Sundance 2023: Run Rabbit Run Review
Despite its creepy imagery and a knockout performance from Sarah Snook, Run Rabbit Run is the kind of horror film that mistakes atmosphere as a suitable replacement for tension. It’s a common pitfall for horror, often sacrificing narrative in exchange for shadowy vibes. That’s not quite the case here, though, as Daina Reid’s feature-length directorial debut has a very straightforward narrative once it lets on to what it is. However, it holds cards close to the chest and leans on its stellar actors to carry the film to its obvious and uninspired conclusion.
Reid cut her teeth in television before pivoting to film, having worked on shows like The Handmaid’s Tale and The Outsider. She’s no stranger to the esoteric and the bleak, so her feature-length debut is a fitting match, especially with fellow Australian Hannah Kent’s debut screenplay that evokes similar tones to her novels. It’s a strong wind-up for the pitch of Run Rabbit Run, but it’s evident in its dedication to the mystery that the film is treading in an atmosphere more than it is the story.
It’s Mia’s (Lily LaTorre) seventh birthday when she suddenly finds a rabbit has wandered into their yard. Naturally, she wants to keep it. Hesitant to her daughter’s request, Sarah (Snook) gives in. As the party continues, Sarah becomes taken aback by her ex-husband’s admission that he and his current wife are trying to have a baby. This decision goes against her wish to only have a single child (she’s not the one having the child, but that’s the same confusion that her ex-husband has). Why she doesn’t want Mia to have a brother or sister is kept secret – a recurring trait in Kent’s screenplay as Sarah seems to have walled herself into grief that is unknown to the audience and everyone else. It probably has something to do with her sister having gone missing when she was younger.
Meanwhile, the stress is piling up after Mia’s birthday as she’s donned a creepy rabbit-shaped mask with just the eyes punched out that she refuses to take off, even in the face of her mother’s aggressive disdain for it. Sarah’s also getting calls from a long-term care facility where her estranged mother is being taken care of, out of sight and out of mind, while her dementia worsens. However, her father’s recent passing has forced her to take on the payments for her mother’s care, and Mia is getting increasingly more stubborn in her desire to see her grandmother. It’s evident from the first act that Sarah is a powder keg waiting to explode.
The narrative never seems to gain momentum, instead layering on cryptic remarks from Sarah and Mia as the latter begins acting stranger and stranger.
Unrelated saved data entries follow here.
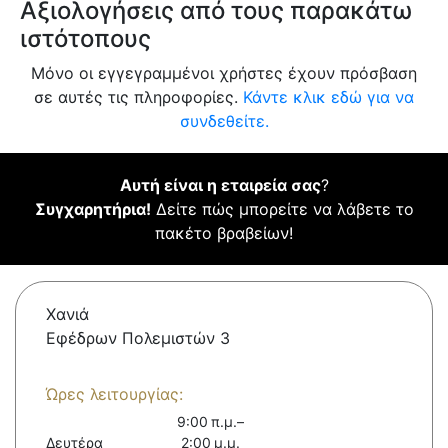
Αξιολογήσεις από τους παρακάτω
ιστότοπους
Μόνο οι εγγεγραμμένοι χρήστες έχουν πρόσβαση
σε αυτές τις πληροφορίες.
Κάντε κλικ εδώ για να
συνδεθείτε.
Αυτή είναι η εταιρεία σας
?
Συγχαρητήρια!
Δείτε πώς μπορείτε να λάβετε το
πακέτο βραβείων!
Χανιά
Εφέδρων Πολεμιστών 3
Ώρες λειτουργίας:
9:00 π.μ.–
Δευτέρα
2:00 μ.μ.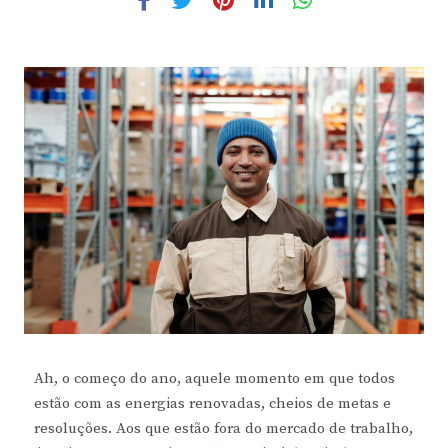
Ah, o começo do ano, aquele momento em que todos
estão com as energias renovadas, cheios de metas e
resoluções. Aos que estão fora do mercado de trabalho,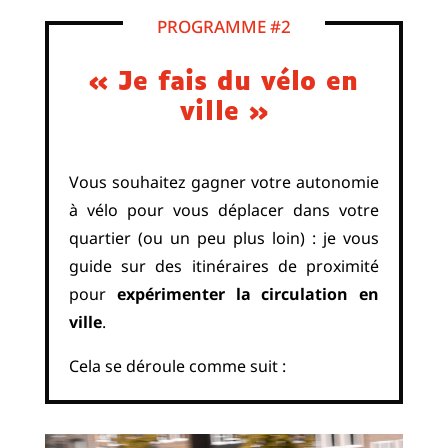
PROGRAMME #2
« Je fais du vélo en
ville »
Vous souhaitez gagner votre autonomie
à vélo pour vous déplacer dans votre
quartier (ou un peu plus loin) : je vous
guide sur des itinéraires de proximité
pour
expérimenter la circulation en
ville
.
Cela
se déroule comme suit :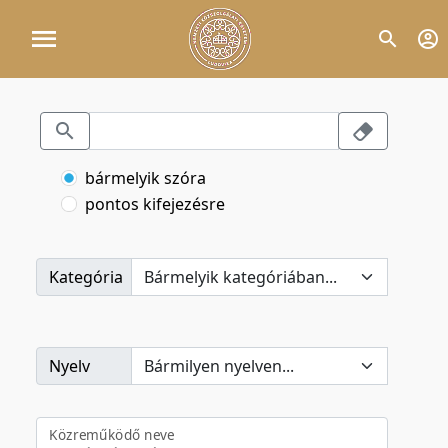
bármelyik szóra
pontos kifejezésre
Kategória
Nyelv
Közreműködő neve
Their relationship becomes strained by the burden Sarah has put on herself by refusing to open up about her past, to the point where she has an entire room filled with boxes of photographs she doesn’t want her daughter to see. It’s painfully apparent how much the screenplay wants to torture Sarah with her grief, and the eventual reveal happens so late in Run Rabbit Run that there’s no time for it to sink in or breathe. There’s no resolution; it’s just an answer. What it ultimately means for the characters and their relationships is irrelevant.
However, it provides Snook with a character that she can live in and flex her abilities as an actor. Her performance keeps everything together and lets the pain permeate every action of her character. Tortured by her past, but one that the audience has no idea about other than it must not have been great, Snook runs with what she’s dealt, and every scene ends up designed around the trauma she’s visibly carrying. The muted colors and isolated character underscore a performance rife with anguish. Sparring with her child co-star, Snook and LaTorre take scenes that would otherwise drag and at least give them some life.
Run Rabbit Run is a case of too little too late, though, as it struggles to be haunting while also being compelling, making its ending more of an exposition dump than it’s supposed to be. It’s the fact that it shrouds itself in mystery and retains this enigmatic background for its central character, who consistently and frequently refuses to engage with meaningful questions from her daughter, that ends up causing Reid’s film to suffer as a whole. A film must give its audience something, but Run Rabbit Run makes the unfortunate decision to stick to its philosophy of less is more. As a result, everything suffers, and there is no real catharsis for the audience or the characters.